Estos dos últimos años han supuesto un parón muy importante para el grupo de Danzas de Tudela, uno de los colectivos folclóricos y festivos más veteranos de la capital ribera con 58 años de historia.

El reencuentro con las fiestas, asegura Edurne Jiménez, componente del grupo, va a ser todo un acontecimiento. «Para los de casa van a suponer unas fiestas estupendas, o por lo menos, las estamos esperando con esas ganas», reconoce. «Creemos que la gente necesita divertirse, pasárselo bien y en definitiva disfrutar plenamente de unas fiestas que deseamos que sean las mejores para cada uno. Nuestra apuesta sería que la gente se involucre en todos los actos que haya y que los disfrute con moderación. Sabemos que todo el mundo tiene ganas de fiesta pero no por ello hay que hacer el loco. Hay que entender que todavía hay gente que tiene miedo a salir, y que no está a gusto en lugares con mucha gente, algo que es totalmente respetable», comenta la responsable del grupo.

Para llegar a la cita festiva en plena forma, la treintena de componentes del grupo de danzas de Tudela comenzaron a preparar el regreso a la actividad el último trimestre de 2020. «Cuando se declaró el estado de alarma dejamos de ensayar y de reunirnos, y no fue hasta octubre noviembre del 2020 cuando empezamos a valorar volver a los ensayos», recuerda.

Una de las principales consecuencias de esta situación ha sido la paralización de la escuela, la cantera que año tras año nutre del necesario relevo generacional al grupo. «Esto supuso que niños que estaban en la escuela no volvieran a retomar la actividad hasta después de año y medio y que incluso componentes del grupo de mayores, sobre todo chicos, dejasen de venir».

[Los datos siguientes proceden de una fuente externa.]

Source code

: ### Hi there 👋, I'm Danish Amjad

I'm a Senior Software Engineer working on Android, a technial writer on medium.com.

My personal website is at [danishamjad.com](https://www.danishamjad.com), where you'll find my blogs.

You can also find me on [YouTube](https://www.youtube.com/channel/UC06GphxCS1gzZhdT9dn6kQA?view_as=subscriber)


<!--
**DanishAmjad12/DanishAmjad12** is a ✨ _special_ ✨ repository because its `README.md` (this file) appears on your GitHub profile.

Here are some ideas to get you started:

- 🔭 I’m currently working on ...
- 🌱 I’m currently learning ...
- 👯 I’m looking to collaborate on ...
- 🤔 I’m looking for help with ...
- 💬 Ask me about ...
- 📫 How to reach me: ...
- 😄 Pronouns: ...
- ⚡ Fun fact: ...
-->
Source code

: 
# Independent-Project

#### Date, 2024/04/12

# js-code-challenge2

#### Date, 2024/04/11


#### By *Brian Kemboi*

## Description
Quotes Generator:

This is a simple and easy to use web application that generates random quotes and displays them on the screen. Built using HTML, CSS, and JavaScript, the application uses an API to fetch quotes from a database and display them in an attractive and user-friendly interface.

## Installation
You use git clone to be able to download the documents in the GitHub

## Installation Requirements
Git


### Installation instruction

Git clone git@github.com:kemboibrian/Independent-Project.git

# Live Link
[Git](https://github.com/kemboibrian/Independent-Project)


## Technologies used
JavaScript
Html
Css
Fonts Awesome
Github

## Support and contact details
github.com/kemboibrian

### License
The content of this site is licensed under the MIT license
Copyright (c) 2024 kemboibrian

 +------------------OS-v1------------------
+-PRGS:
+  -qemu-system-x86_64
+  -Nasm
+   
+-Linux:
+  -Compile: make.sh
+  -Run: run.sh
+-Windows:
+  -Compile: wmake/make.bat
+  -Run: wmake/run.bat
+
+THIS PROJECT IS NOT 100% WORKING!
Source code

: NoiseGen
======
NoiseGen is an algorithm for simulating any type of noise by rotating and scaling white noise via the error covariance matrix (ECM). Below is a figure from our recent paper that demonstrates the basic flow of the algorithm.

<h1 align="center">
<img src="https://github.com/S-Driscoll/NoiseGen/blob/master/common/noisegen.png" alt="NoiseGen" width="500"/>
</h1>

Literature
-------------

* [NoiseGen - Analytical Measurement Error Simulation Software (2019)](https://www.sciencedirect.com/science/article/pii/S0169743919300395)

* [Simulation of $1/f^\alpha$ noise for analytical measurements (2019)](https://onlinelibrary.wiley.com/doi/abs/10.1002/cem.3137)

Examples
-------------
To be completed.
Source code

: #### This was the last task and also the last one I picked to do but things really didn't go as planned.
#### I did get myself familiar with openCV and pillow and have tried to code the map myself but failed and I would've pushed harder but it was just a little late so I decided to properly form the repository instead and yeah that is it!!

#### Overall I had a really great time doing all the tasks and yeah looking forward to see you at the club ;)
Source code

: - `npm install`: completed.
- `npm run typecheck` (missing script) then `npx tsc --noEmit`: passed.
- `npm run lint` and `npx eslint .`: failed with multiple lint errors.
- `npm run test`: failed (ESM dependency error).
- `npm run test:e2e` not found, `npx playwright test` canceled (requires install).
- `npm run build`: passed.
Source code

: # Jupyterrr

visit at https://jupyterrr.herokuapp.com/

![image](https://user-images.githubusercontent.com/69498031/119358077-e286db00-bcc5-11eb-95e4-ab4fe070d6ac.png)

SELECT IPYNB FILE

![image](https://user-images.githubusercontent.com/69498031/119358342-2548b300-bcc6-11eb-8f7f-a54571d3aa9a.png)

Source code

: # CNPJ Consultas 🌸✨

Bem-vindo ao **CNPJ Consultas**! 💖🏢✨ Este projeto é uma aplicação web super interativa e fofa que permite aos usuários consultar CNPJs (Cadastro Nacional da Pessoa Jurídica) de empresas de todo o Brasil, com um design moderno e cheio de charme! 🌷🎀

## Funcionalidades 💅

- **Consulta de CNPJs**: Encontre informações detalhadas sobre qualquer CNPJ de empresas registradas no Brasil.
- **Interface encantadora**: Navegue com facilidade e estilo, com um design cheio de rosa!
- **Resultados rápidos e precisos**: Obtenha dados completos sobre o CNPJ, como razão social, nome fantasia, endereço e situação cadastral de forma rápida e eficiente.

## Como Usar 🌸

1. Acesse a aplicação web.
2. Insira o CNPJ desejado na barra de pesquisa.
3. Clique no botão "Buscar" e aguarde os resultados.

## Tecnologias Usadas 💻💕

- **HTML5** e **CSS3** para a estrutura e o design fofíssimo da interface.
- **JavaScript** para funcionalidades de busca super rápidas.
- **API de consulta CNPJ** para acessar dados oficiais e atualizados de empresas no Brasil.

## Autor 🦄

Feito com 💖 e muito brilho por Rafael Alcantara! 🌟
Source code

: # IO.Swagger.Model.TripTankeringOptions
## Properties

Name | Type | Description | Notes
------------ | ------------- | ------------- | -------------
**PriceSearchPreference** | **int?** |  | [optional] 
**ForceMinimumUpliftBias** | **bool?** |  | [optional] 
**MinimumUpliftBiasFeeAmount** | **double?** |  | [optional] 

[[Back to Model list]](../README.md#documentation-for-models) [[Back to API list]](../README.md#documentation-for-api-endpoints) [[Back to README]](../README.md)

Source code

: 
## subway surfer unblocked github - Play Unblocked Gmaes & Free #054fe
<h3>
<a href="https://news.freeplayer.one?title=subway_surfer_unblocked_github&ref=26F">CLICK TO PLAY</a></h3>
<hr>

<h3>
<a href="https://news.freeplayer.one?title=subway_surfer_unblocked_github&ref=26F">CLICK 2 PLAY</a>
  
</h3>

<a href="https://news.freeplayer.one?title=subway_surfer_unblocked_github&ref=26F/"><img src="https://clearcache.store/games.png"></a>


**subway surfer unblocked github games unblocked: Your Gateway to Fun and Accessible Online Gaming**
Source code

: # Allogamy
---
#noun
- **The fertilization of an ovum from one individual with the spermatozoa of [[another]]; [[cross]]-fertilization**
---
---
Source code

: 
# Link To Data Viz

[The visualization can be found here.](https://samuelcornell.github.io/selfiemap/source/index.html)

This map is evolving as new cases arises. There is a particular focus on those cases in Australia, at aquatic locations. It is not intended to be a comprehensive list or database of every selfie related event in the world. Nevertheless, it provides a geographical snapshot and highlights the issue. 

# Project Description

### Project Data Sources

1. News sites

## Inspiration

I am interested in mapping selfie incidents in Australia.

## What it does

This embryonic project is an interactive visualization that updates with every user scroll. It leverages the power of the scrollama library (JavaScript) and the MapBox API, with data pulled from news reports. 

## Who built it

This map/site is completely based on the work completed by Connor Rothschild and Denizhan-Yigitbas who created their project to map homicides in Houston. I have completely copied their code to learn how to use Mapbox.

Pese a las circunstancias, los dantzaris de Tudela se han embarcado en distintas iniciativas que les han permitido mantener el contacto y que el ánimo que les caracteriza no decayese. «Se hicieron varias actividades online como muchas otras asociaciones. Nos planteamos enseñar la jota de Tudela a todo el que quisiera y para ello se realizaron vídeos con los pasos que se colgaron en las redes sociales. Del mismo modo con los pequeños, para finalizar un poco el trabajo de la escuela de ese año que se quedó a medias, se realizaron diferentes vídeos con danzas que habían aprendido a lo largo del curso y participamos de manera online en las jornadas juveniles que organiza la federación española de agrupaciones de folklore que ese año las que se celebraron en Cantabria», comenta.

La llegada del pasado verano fue un soplo de aire fresco para el grupo, recuerda Jiménez. «Supusieron un intento de recuperación de la normalidad y beneficiaron a muchas asociaciones que habían dejado al margen sus actividades con motivo de la pandemia. Aunque la situación seguía siendo difícil y complicada por todas las medidas que había que tomar nos permitió volver a realizar aquello que más nos gusta.

Después de tener que aguantar dos años sin fiesta, este año el grupo volverá a participar en las fiestas con sus actos habituales la ofrenda y la procesión de Santa Ana. «Son unas fechas que nos gustan a todos los componentes y nuestro compromiso con las fiestas sigue siendo con la ofrenda y la procesión. Son dos actos muy entrañables para nosotros para nosotros porque acompañamos a Santana en su ofrenda floral, y como no, en su día grande como venimos haciendo desde hace muchos años. Hace algunos años se intentó algo más con el 100% Tudela, pero la idea no salió y no se volvió a repetir la experiencia. Creo que la gente en fiestas, sobre todo los jóvenes, demandan otro tipo de cosas y nos da la impresión de que el folklore no es una de ellas», indica.